_Problemas y tareas_:
1. Indica si cada afirmación concuerda con el texto sobre por qué se escribe, contestando sí o no y citando las palabras del texto que lo deciden. (a) Según el texto, se dedican a todo ello menos horas de las que tiene el día. (b) Ante la pregunta de por qué escribe, la respuesta es no comprender por qué quien pregunta no lo hace. (c) El texto afirma que no se hace profesión de fe.
2. En el texto sobre por qué se escribe, ¿qué se desatiende al dedicar a todo ello tantas horas?
3. Escribe la continuación del texto sobre por qué se escribe a partir de su última oración.

_Texto mostrado_:
Me perdonan ustedes la falta de pudor, el egotismo, las pretensiones, el endiosamiento, la carajera. Pero es que hay cosas que me llenan, sí, de pudor y vergüenza propia. O de vergüenza ajena.
No es que uno vaya de nada por la vida, entiéndanme bien. Uno pica donde puede, hace lo que cree que debe, se entretiene y trata de entretener. Y se divierte. Y le dedica a todo ello más horas de las que tiene el día, desatendiendo otras cosas que, posiblemente, sean fundamentales y más importantes. Y no hace profesión de fe, ni falta que le hace, si lo lleva dentro. O sea, que cuando me pregunta alguien por qué escribo la única respuesta que puedo dar es que no comprendo por qué él o ella no lo hace.

(Extractos del conjunto de datos)
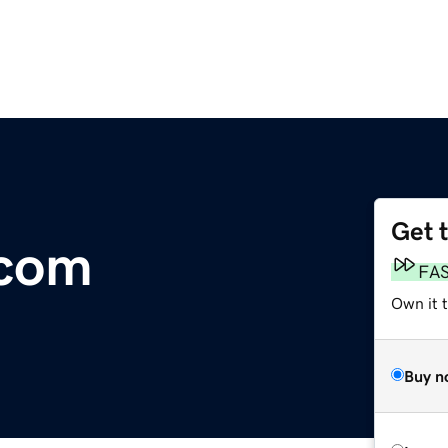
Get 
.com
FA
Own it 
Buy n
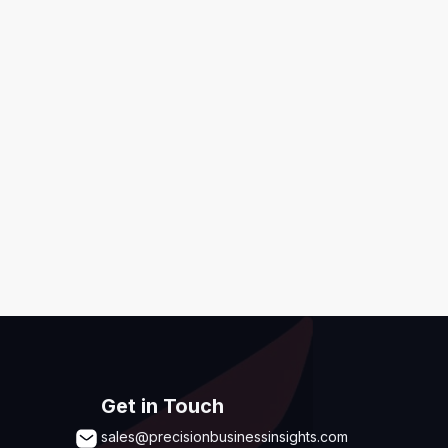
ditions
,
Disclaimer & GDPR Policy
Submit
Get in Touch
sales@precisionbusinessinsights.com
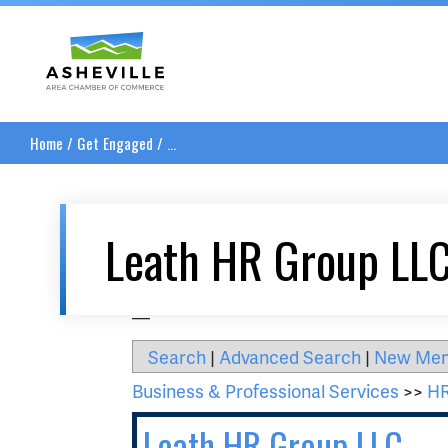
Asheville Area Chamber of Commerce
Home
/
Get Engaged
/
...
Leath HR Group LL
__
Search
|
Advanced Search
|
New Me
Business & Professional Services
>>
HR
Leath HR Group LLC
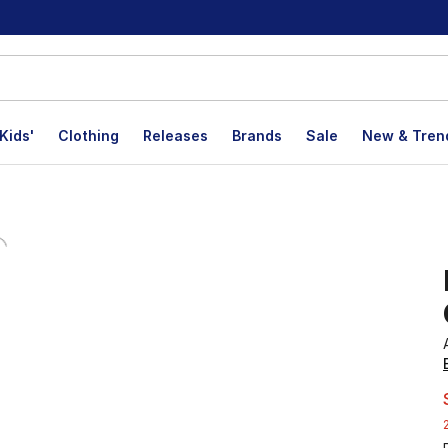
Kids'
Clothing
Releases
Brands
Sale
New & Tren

* * *

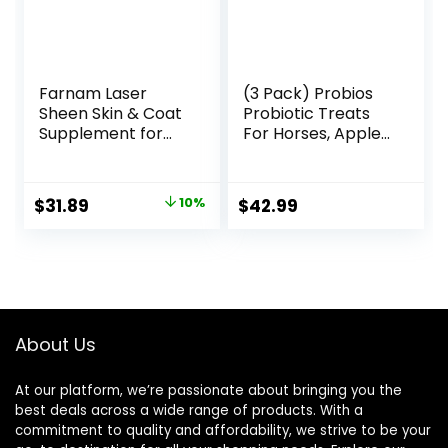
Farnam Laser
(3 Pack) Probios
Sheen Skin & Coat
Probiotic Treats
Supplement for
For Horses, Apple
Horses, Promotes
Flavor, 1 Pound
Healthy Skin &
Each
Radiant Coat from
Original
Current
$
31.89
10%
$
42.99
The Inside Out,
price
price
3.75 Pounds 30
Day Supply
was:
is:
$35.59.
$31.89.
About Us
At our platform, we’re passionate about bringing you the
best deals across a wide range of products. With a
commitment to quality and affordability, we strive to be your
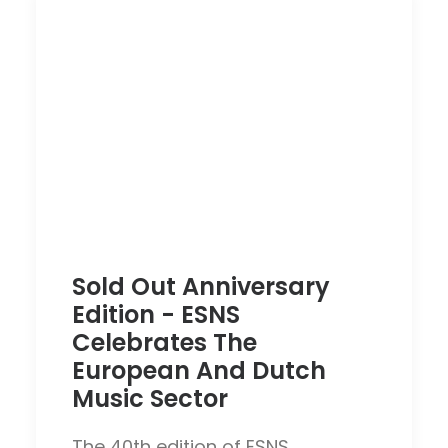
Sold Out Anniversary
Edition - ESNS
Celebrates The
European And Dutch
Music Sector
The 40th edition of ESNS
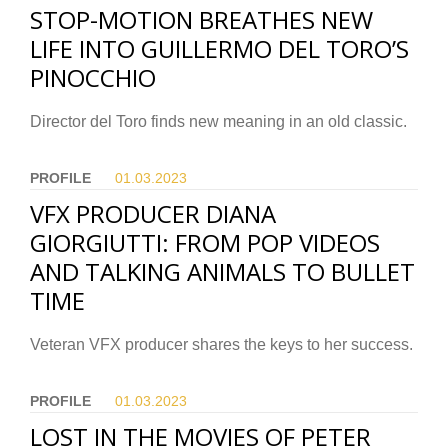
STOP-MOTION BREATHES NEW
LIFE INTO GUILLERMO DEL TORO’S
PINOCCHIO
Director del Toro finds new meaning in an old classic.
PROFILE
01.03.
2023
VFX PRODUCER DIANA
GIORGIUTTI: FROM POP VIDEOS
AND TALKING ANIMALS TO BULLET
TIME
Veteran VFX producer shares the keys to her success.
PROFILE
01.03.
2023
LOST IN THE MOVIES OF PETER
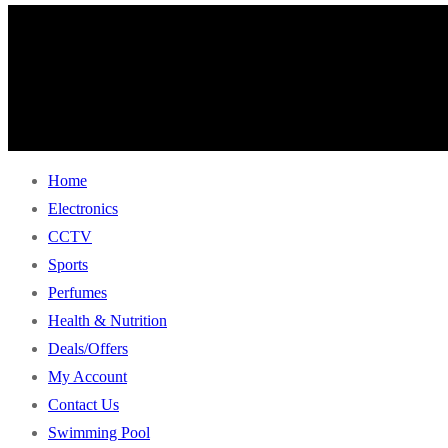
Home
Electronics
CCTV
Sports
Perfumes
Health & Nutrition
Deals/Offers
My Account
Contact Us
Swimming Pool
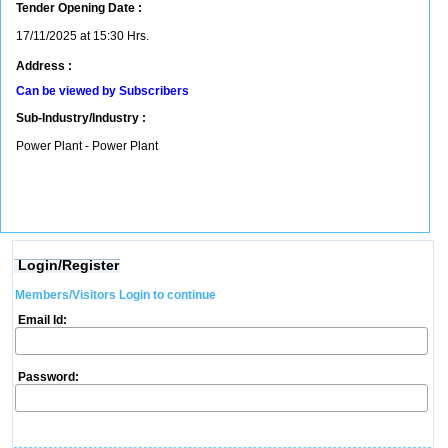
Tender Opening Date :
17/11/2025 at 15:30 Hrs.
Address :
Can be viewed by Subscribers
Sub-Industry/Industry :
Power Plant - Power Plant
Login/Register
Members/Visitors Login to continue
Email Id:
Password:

...

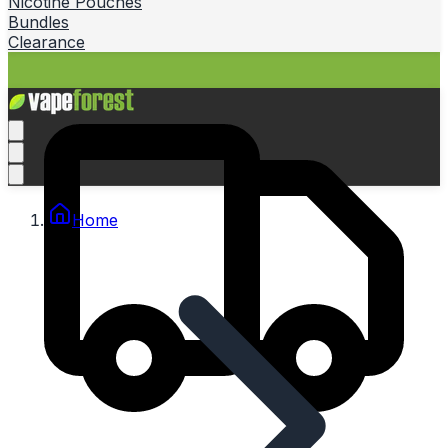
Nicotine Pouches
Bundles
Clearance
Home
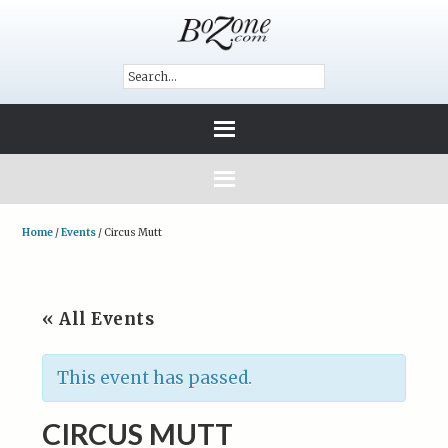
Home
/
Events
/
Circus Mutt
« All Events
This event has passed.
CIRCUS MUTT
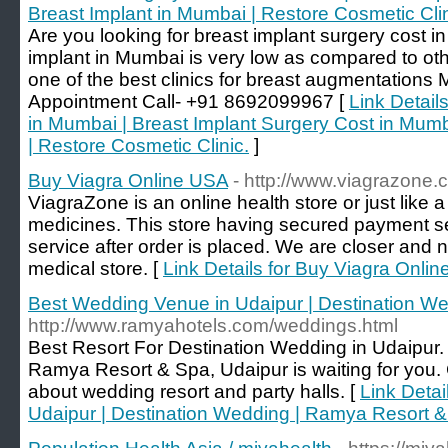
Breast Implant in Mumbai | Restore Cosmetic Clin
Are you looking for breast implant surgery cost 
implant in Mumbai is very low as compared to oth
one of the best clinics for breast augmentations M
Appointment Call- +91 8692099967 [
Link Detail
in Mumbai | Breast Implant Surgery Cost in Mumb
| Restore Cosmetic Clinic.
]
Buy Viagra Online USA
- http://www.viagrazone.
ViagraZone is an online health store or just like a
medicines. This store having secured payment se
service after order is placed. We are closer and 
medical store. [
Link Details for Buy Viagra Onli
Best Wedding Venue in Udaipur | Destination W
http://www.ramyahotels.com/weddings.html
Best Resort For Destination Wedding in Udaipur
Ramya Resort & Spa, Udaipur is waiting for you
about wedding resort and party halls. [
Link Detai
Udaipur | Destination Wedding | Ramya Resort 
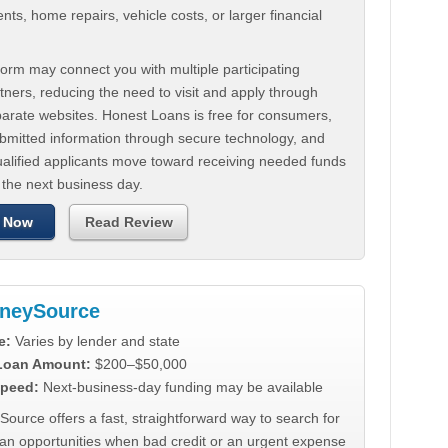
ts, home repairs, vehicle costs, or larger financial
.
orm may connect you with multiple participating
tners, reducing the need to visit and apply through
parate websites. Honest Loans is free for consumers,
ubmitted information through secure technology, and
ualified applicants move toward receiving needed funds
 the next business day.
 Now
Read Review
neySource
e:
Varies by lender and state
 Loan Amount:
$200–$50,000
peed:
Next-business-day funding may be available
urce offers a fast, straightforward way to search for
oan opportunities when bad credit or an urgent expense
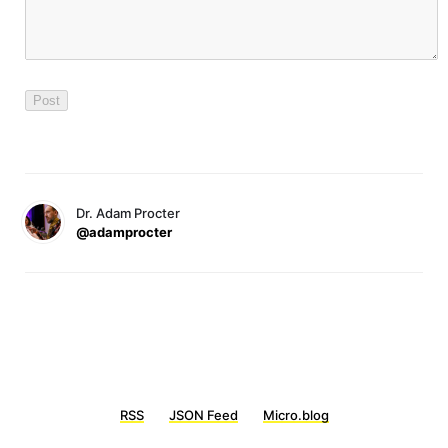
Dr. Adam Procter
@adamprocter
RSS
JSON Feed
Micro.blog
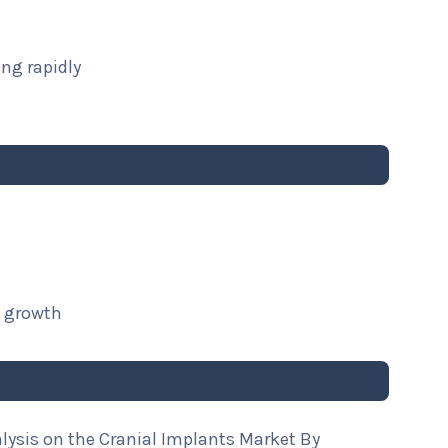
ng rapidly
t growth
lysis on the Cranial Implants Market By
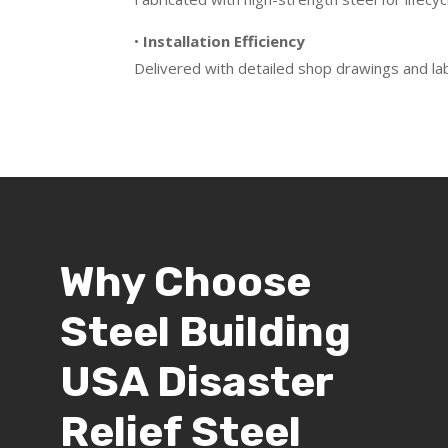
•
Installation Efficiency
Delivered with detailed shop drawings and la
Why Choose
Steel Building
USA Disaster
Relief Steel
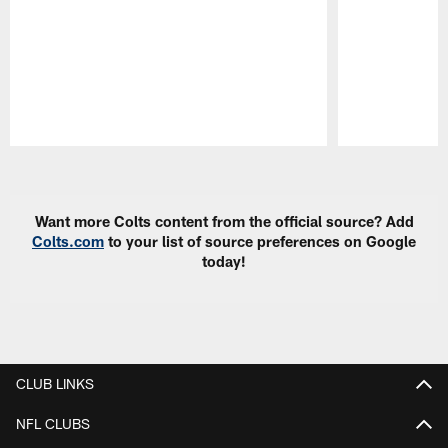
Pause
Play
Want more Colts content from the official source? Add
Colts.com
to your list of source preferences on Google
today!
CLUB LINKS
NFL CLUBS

_Respuestas por tarea_:
1.
(a) No: "le dedica a todo ello más horas de las que tiene el día".
(b) Sí: "la única respuesta que puedo dar es que no comprendo por qué él o ella no lo hace".
(c) Sí: "Y no hace profesión de fe, ni falta que le hace, si lo lleva dentro".

2. Otras cosas que, posiblemente, sean fundamentales y más importantes.

3.
Pero, por eso mismo, se me llevan los demonios de la impertinencia, y me tengo que morder la lengua, y me quedo un mucho cortado y un tanto más cariacontecido cuando, verán ustedes, al hilo de una conversación con algún viejo conocido al que hace años que no ves, o al que acabas de volver a ver la semana pasada, da lo mismo, te pregunta por tu vida, quizá porque te ve el brillito en los ojos, y tú le respondes que bien y tal y cual, que te has tirado todo el verano escribiendo una novela nueva. Y entonces él o ella o quien sea te responde que él o ella o quien sea hace mucho tiempo que no escribe.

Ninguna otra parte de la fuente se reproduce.